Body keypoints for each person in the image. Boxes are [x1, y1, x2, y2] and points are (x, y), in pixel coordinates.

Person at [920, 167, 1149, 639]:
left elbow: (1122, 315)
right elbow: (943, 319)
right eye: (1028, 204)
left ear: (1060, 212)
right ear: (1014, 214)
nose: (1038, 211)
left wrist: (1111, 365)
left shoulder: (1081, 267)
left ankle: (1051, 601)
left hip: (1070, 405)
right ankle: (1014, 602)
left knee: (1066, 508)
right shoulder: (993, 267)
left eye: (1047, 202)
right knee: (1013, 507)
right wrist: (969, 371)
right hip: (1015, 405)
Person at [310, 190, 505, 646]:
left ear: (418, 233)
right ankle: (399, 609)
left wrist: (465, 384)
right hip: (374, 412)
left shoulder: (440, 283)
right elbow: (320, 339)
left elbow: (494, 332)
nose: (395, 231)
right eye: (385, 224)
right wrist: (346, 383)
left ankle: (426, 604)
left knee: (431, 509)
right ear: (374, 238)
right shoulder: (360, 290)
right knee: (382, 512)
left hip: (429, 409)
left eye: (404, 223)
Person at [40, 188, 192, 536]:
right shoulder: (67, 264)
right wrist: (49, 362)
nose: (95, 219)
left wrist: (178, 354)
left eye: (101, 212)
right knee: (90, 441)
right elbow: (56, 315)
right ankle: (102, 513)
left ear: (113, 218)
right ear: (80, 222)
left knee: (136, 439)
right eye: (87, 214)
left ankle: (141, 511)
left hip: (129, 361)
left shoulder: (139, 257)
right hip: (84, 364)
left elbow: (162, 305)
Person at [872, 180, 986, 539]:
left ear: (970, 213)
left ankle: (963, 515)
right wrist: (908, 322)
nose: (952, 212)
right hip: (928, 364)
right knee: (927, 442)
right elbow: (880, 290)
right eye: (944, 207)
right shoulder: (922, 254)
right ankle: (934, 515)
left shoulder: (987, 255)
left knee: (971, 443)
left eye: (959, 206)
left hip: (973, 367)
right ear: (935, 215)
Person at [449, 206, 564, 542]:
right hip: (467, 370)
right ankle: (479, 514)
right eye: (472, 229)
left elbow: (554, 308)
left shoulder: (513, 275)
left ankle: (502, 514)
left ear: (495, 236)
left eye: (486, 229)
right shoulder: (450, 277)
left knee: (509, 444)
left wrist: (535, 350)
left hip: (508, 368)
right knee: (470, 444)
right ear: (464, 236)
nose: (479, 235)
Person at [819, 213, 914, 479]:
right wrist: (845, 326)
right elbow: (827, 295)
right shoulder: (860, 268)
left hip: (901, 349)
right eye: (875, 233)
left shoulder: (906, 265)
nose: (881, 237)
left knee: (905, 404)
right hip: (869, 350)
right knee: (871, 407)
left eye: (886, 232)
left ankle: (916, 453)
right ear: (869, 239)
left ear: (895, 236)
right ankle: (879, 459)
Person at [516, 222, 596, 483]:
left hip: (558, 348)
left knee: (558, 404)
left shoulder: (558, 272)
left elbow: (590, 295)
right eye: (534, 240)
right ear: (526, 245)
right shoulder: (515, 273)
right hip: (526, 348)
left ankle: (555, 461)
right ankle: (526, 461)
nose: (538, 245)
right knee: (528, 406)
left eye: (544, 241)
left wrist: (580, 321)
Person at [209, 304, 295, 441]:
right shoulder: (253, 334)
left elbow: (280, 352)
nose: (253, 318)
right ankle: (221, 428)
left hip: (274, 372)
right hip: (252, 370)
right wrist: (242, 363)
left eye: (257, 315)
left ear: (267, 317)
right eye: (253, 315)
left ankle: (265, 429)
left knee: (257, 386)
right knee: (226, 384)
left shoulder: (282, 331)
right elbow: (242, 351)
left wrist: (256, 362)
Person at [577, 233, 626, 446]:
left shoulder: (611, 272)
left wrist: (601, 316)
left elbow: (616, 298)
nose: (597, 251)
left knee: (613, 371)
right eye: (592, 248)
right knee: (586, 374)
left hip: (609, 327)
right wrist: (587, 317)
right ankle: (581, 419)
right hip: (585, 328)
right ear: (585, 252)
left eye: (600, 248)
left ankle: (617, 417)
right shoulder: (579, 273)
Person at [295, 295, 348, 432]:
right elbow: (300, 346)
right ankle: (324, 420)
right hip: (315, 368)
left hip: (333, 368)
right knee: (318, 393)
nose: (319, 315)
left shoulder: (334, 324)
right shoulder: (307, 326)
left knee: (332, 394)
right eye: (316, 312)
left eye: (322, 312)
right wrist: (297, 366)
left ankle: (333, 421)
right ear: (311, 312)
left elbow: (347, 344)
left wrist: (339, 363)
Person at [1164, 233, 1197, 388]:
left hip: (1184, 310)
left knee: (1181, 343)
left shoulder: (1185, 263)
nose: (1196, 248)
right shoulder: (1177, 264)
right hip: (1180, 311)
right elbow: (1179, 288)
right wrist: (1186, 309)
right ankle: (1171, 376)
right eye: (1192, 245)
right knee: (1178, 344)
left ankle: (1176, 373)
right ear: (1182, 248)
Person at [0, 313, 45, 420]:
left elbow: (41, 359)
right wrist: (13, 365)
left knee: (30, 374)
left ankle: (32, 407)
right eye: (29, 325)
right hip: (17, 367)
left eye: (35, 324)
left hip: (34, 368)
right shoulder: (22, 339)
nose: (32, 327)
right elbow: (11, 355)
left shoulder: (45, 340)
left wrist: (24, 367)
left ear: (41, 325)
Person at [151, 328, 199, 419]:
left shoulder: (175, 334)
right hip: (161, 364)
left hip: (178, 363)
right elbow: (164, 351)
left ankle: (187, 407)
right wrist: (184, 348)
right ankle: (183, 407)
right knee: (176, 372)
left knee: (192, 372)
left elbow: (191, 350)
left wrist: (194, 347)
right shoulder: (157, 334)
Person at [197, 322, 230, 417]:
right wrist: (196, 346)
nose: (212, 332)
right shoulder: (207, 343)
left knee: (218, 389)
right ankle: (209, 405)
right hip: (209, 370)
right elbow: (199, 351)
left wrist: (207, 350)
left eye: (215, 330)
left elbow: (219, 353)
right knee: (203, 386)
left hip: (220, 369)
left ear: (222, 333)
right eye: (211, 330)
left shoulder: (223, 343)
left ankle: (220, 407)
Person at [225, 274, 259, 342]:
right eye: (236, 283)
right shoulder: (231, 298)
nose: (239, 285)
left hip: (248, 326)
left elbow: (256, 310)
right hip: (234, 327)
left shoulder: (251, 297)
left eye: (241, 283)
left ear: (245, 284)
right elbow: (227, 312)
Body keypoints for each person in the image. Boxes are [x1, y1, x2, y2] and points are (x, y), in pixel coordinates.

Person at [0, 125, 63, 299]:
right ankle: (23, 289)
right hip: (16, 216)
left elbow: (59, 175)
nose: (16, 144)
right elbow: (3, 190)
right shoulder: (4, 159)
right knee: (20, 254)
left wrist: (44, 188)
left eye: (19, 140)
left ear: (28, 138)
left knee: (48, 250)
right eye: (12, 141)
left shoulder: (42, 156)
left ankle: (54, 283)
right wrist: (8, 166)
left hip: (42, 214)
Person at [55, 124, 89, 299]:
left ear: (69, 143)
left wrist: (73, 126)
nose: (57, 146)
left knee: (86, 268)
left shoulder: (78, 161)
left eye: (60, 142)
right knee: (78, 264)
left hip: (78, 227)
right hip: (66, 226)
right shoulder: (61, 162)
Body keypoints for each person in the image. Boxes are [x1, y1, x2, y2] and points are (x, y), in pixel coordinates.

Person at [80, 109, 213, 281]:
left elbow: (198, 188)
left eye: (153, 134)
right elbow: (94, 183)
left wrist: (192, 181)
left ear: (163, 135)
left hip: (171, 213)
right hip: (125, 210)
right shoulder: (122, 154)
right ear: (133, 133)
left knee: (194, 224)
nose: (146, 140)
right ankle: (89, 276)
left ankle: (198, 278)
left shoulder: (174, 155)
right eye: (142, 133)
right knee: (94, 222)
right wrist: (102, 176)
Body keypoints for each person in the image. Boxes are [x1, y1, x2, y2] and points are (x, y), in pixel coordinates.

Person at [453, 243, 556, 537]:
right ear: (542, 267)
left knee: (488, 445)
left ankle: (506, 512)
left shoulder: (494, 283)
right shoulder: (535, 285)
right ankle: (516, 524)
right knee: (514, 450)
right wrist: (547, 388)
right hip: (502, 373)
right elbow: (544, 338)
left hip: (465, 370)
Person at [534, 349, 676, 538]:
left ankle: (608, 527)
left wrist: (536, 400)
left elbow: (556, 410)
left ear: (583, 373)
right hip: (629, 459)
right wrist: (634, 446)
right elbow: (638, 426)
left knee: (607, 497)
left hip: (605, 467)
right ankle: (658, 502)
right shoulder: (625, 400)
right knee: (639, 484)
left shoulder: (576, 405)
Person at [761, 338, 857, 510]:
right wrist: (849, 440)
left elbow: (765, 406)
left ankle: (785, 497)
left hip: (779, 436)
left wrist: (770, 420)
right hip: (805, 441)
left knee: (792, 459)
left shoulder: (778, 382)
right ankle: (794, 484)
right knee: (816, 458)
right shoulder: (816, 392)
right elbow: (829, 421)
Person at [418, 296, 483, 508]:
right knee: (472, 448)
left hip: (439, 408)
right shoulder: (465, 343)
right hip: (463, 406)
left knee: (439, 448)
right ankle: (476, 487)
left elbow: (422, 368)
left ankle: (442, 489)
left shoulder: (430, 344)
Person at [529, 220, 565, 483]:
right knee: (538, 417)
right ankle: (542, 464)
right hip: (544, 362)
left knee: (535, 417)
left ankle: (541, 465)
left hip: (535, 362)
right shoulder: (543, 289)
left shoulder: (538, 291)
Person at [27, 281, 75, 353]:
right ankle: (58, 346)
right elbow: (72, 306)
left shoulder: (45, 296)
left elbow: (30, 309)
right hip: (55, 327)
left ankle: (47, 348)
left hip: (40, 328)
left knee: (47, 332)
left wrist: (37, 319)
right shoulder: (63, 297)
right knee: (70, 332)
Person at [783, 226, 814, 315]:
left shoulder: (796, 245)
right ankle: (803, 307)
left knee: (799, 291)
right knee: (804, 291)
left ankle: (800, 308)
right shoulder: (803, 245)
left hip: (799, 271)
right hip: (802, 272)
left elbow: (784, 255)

▶ _Required action_
Could you retype exactly the lines above, starting at the line that contains "right ear: (374, 238)" and ending at the line that contains "right ear: (80, 222)", and nothing more?

▶ _Task answer_
right ear: (374, 238)
right shoulder: (360, 290)
right knee: (382, 512)
left hip: (429, 409)
left eye: (404, 223)
Person at [40, 188, 192, 536]:
right shoulder: (67, 264)
right wrist: (49, 362)
nose: (95, 219)
left wrist: (178, 354)
left eye: (101, 212)
right knee: (90, 441)
right elbow: (56, 315)
right ankle: (102, 513)
left ear: (113, 218)
right ear: (80, 222)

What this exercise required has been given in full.